* TASK OBJECTIVE *
Extract all lines that hold "Rebstöcke" from the records below.

----- INPUT RECORDS -----

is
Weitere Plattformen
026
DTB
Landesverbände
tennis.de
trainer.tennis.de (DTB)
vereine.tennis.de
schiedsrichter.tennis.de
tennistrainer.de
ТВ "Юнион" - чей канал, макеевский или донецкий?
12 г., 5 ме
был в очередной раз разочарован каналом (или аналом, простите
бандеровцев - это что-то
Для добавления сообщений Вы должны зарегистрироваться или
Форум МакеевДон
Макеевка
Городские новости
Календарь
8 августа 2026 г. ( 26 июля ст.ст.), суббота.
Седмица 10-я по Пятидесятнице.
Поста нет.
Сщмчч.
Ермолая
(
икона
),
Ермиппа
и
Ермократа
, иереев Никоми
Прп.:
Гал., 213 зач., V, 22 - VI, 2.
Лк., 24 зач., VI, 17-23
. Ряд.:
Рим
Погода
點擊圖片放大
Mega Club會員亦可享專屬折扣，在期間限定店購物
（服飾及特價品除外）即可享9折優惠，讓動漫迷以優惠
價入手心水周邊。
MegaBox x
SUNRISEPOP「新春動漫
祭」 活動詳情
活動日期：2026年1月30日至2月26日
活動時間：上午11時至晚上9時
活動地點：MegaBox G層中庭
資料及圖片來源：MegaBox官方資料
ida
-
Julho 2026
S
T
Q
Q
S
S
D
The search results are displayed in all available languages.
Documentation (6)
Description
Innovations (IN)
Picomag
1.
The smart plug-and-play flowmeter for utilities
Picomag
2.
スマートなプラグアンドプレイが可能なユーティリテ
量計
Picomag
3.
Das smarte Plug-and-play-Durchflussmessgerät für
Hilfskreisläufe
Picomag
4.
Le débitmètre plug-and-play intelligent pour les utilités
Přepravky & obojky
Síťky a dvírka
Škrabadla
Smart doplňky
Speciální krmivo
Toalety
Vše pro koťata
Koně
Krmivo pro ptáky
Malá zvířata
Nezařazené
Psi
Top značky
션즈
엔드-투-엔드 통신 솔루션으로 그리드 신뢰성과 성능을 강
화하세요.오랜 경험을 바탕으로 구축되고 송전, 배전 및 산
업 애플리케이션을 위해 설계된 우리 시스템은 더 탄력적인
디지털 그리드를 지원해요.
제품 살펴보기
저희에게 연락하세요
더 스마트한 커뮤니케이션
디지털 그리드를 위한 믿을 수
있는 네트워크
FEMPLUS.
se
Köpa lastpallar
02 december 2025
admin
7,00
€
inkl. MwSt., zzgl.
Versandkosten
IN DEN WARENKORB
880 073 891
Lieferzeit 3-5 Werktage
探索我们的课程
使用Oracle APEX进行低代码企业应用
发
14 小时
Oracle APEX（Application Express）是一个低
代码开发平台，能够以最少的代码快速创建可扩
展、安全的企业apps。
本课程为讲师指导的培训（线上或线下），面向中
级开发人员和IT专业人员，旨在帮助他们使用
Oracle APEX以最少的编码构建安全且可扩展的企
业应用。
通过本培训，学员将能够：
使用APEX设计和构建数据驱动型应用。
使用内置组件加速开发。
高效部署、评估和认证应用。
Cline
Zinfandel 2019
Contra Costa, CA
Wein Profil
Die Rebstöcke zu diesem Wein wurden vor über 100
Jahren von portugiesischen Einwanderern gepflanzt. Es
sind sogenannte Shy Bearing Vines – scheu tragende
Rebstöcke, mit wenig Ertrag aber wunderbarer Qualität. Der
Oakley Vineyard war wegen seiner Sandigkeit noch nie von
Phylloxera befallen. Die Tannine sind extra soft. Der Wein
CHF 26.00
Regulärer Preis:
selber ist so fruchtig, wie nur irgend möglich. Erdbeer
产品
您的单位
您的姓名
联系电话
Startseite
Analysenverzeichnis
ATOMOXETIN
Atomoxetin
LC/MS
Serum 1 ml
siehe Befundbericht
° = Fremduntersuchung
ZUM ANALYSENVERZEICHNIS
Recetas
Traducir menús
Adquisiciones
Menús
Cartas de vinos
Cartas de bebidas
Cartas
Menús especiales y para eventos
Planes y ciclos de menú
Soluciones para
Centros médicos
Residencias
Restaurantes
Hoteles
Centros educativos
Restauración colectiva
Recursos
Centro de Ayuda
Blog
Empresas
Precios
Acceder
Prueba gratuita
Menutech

-----

* RESPONSE *
Die Rebstöcke zu diesem Wein wurden vor über 100
Rebstöcke, mit wenig Ertrag aber wunderbarer Qualität. Der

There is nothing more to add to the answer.